» **TASK PROMPT**: Every line of the data below must be output exactly, with images left out.

Rendered images with source text
+ + + +
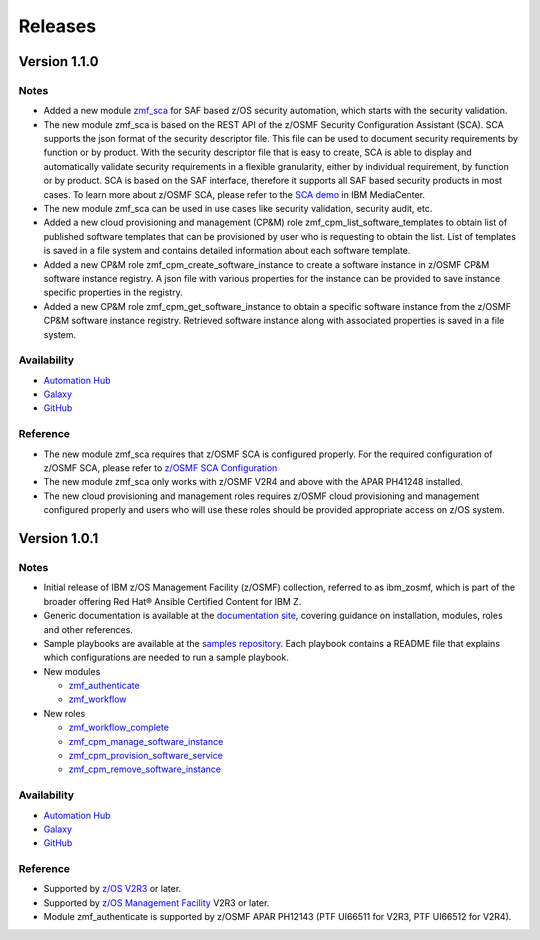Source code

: .. ...........................................................................
.. © Copyright IBM Corporation 2021                                          .
.. ...........................................................................

========
Releases
========


Version 1.1.0
=============

Notes
-----

* Added a new module `zmf_sca`_ for SAF based z/OS security automation, which starts with the security validation.
* The new module zmf_sca is based on the REST API of the z/OSMF Security Configuration Assistant (SCA).
  SCA supports the json format of the security descriptor file. This file can be used to document security requirements
  by function or by product. With the security descriptor file that is easy to create,
  SCA is able to display and automatically validate security requirements in a flexible granularity,
  either by individual requirement, by function or by product. SCA is based on the SAF interface,
  therefore it supports all SAF based security products in most cases. To learn more about z/OSMF SCA, please refer to
  the `SCA demo`_ in IBM MediaCenter.
* The new module zmf_sca can be used in use cases like security validation, security audit, etc.
* Added a new cloud provisioning and management (CP&M) role zmf_cpm_list_software_templates to obtain list of published
  software templates that can be provisioned by user who is requesting to obtain the list.
  List of templates is saved in a file system and contains detailed information about each software template.
* Added a new CP&M role zmf_cpm_create_software_instance to create a software
  instance in z/OSMF CP&M software instance registry. A json file with various properties for the instance can
  be provided to save instance specific properties in the registry.
* Added a new CP&M role zmf_cpm_get_software_instance to obtain a specific software instance from the z/OSMF CP&M
  software instance registry. Retrieved software instance along with associated properties is saved in a file system.

Availability
------------

* `Automation Hub`_
* `Galaxy`_
* `GitHub`_

Reference
---------

* The new module zmf_sca requires that z/OSMF SCA is configured properly.
  For the required configuration of z/OSMF SCA, please refer to `z/OSMF SCA Configuration`_
* The new module zmf_sca only works with z/OSMF V2R4 and above with the APAR PH41248 installed.
* The new cloud provisioning and management roles requires z/OSMF cloud provisioning and management
  configured properly and users who will use these roles should be provided appropriate access on
  z/OS system.

Version 1.0.1
=============

Notes
-----

* Initial release of IBM z/OS Management Facility (z/OSMF) collection,
  referred to as ibm_zosmf, which is part of the broader offering
  Red Hat® Ansible Certified Content for IBM Z.
* Generic documentation is available at the `documentation site`_, covering
  guidance on installation, modules, roles and other references.
* Sample playbooks are available at the `samples repository`_.
  Each playbook contains a README file that explains which configurations are needed to run a sample playbook.

* New modules

  * `zmf_authenticate`_
  * `zmf_workflow`_

* New roles

  * `zmf_workflow_complete`_
  * `zmf_cpm_manage_software_instance`_ 
  * `zmf_cpm_provision_software_service`_ 
  * `zmf_cpm_remove_software_instance`_ 

Availability
------------

* `Automation Hub`_
* `Galaxy`_
* `GitHub`_

Reference
---------

* Supported by `z/OS V2R3`_ or later.
* Supported by `z/OS Management Facility`_ V2R3 or later.
* Module zmf_authenticate is supported by z/OSMF APAR PH12143 (PTF UI66511 for V2R3, PTF UI66512 for V2R4).


.. .............................................................................
.. Global Links
.. .............................................................................

.. _zmf_authenticate:
   modules/zmf_authenticate.html

.. _zmf_workflow:
   modules/zmf_workflow.html

.. _zmf_sca:
   modules/zmf_sca.html

.. _zmf_workflow_complete:
   roles/zmf_workflow_complete.html

.. _zmf_cpm_manage_software_instance:
   roles/zmf_cpm_manage_software_instance.html

.. _zmf_cpm_provision_software_service:
   roles/zmf_cpm_provision_software_service.html

.. _zmf_cpm_remove_software_instance:
   roles/zmf_cpm_remove_software_instance.html

.. _Automation Hub:
   https://www.ansible.com/products/automation-hub

.. _Galaxy:
   https://galaxy.ansible.com/ibm/ibm_zosmf

.. _GitHub:
   https://github.com/IBM/ibm_zosmf

.. _z/OS V2R3:
   https://www.ibm.com/support/knowledgecenter/SSLTBW_2.3.0/com.ibm.zos.v2r3/en/homepage.html

.. _z/OS Management Facility:
   https://www.ibm.com/support/knowledgecenter/SSLTBW_2.3.0/com.ibm.zos.v2r3.izua300/abstract.html

.. _documentation site:
   https://ibm.github.io/z_ansible_collections_doc/ibm_zosmf/docs/ansible_content.html

.. _samples repository:
   https://github.com/IBM/z_ansible_collections_samples/tree/master/zos_management

.. _z/OSMF SCA Configuration:
   https://www.ibm.com/docs/en/zos/2.4.0?topic=services-configure-security-configuration-assistant-service

.. _SCA demo:
   https://mediacenter.ibm.com/media/Use+z+OSMF+to+validate+security+of+DFSMS/1_17jzrqtg/101043781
+ + + +
» **ANSWER FOR THE TASK**:
Source code

: .. ...........................................................................
.. © Copyright IBM Corporation 2021                                          .
.. ...........................................................................

========
Releases
========


Version 1.1.0
=============

Notes
-----

* Added a new module `zmf_sca`_ for SAF based z/OS security automation, which starts with the security validation.
* The new module zmf_sca is based on the REST API of the z/OSMF Security Configuration Assistant (SCA).
  SCA supports the json format of the security descriptor file. This file can be used to document security requirements
  by function or by product. With the security descriptor file that is easy to create,
  SCA is able to display and automatically validate security requirements in a flexible granularity,
  either by individual requirement, by function or by product. SCA is based on the SAF interface,
  therefore it supports all SAF based security products in most cases. To learn more about z/OSMF SCA, please refer to
  the `SCA demo`_ in IBM MediaCenter.
* The new module zmf_sca can be used in use cases like security validation, security audit, etc.
* Added a new cloud provisioning and management (CP&M) role zmf_cpm_list_software_templates to obtain list of published
  software templates that can be provisioned by user who is requesting to obtain the list.
  List of templates is saved in a file system and contains detailed information about each software template.
* Added a new CP&M role zmf_cpm_create_software_instance to create a software
  instance in z/OSMF CP&M software instance registry. A json file with various properties for the instance can
  be provided to save instance specific properties in the registry.
* Added a new CP&M role zmf_cpm_get_software_instance to obtain a specific software instance from the z/OSMF CP&M
  software instance registry. Retrieved software instance along with associated properties is saved in a file system.

Availability
------------

* `Automation Hub`_
* `Galaxy`_
* `GitHub`_

Reference
---------

* The new module zmf_sca requires that z/OSMF SCA is configured properly.
  For the required configuration of z/OSMF SCA, please refer to `z/OSMF SCA Configuration`_
* The new module zmf_sca only works with z/OSMF V2R4 and above with the APAR PH41248 installed.
* The new cloud provisioning and management roles requires z/OSMF cloud provisioning and management
  configured properly and users who will use these roles should be provided appropriate access on
  z/OS system.

Version 1.0.1
=============

Notes
-----

* Initial release of IBM z/OS Management Facility (z/OSMF) collection,
  referred to as ibm_zosmf, which is part of the broader offering
  Red Hat® Ansible Certified Content for IBM Z.
* Generic documentation is available at the `documentation site`_, covering
  guidance on installation, modules, roles and other references.
* Sample playbooks are available at the `samples repository`_.
  Each playbook contains a README file that explains which configurations are needed to run a sample playbook.

* New modules

  * `zmf_authenticate`_
  * `zmf_workflow`_

* New roles

  * `zmf_workflow_complete`_
  * `zmf_cpm_manage_software_instance`_ 
  * `zmf_cpm_provision_software_service`_ 
  * `zmf_cpm_remove_software_instance`_ 

Availability
------------

* `Automation Hub`_
* `Galaxy`_
* `GitHub`_

Reference
---------

* Supported by `z/OS V2R3`_ or later.
* Supported by `z/OS Management Facility`_ V2R3 or later.
* Module zmf_authenticate is supported by z/OSMF APAR PH12143 (PTF UI66511 for V2R3, PTF UI66512 for V2R4).


.. .............................................................................
.. Global Links
.. .............................................................................

.. _zmf_authenticate:
   modules/zmf_authenticate.html

.. _zmf_workflow:
   modules/zmf_workflow.html

.. _zmf_sca:
   modules/zmf_sca.html

.. _zmf_workflow_complete:
   roles/zmf_workflow_complete.html

.. _zmf_cpm_manage_software_instance:
   roles/zmf_cpm_manage_software_instance.html

.. _zmf_cpm_provision_software_service:
   roles/zmf_cpm_provision_software_service.html

.. _zmf_cpm_remove_software_instance:
   roles/zmf_cpm_remove_software_instance.html

.. _Automation Hub:
   https://www.ansible.com/products/automation-hub

.. _Galaxy:
   https://galaxy.ansible.com/ibm/ibm_zosmf

.. _GitHub:
   https://github.com/IBM/ibm_zosmf

.. _z/OS V2R3:
   https://www.ibm.com/support/knowledgecenter/SSLTBW_2.3.0/com.ibm.zos.v2r3/en/homepage.html

.. _z/OS Management Facility:
   https://www.ibm.com/support/knowledgecenter/SSLTBW_2.3.0/com.ibm.zos.v2r3.izua300/abstract.html

.. _documentation site:
   https://ibm.github.io/z_ansible_collections_doc/ibm_zosmf/docs/ansible_content.html

.. _samples repository:
   https://github.com/IBM/z_ansible_collections_samples/tree/master/zos_management

.. _z/OSMF SCA Configuration:
   https://www.ibm.com/docs/en/zos/2.4.0?topic=services-configure-security-configuration-assistant-service

.. _SCA demo:
   https://mediacenter.ibm.com/media/Use+z+OSMF+to+validate+security+of+DFSMS/1_17jzrqtg/101043781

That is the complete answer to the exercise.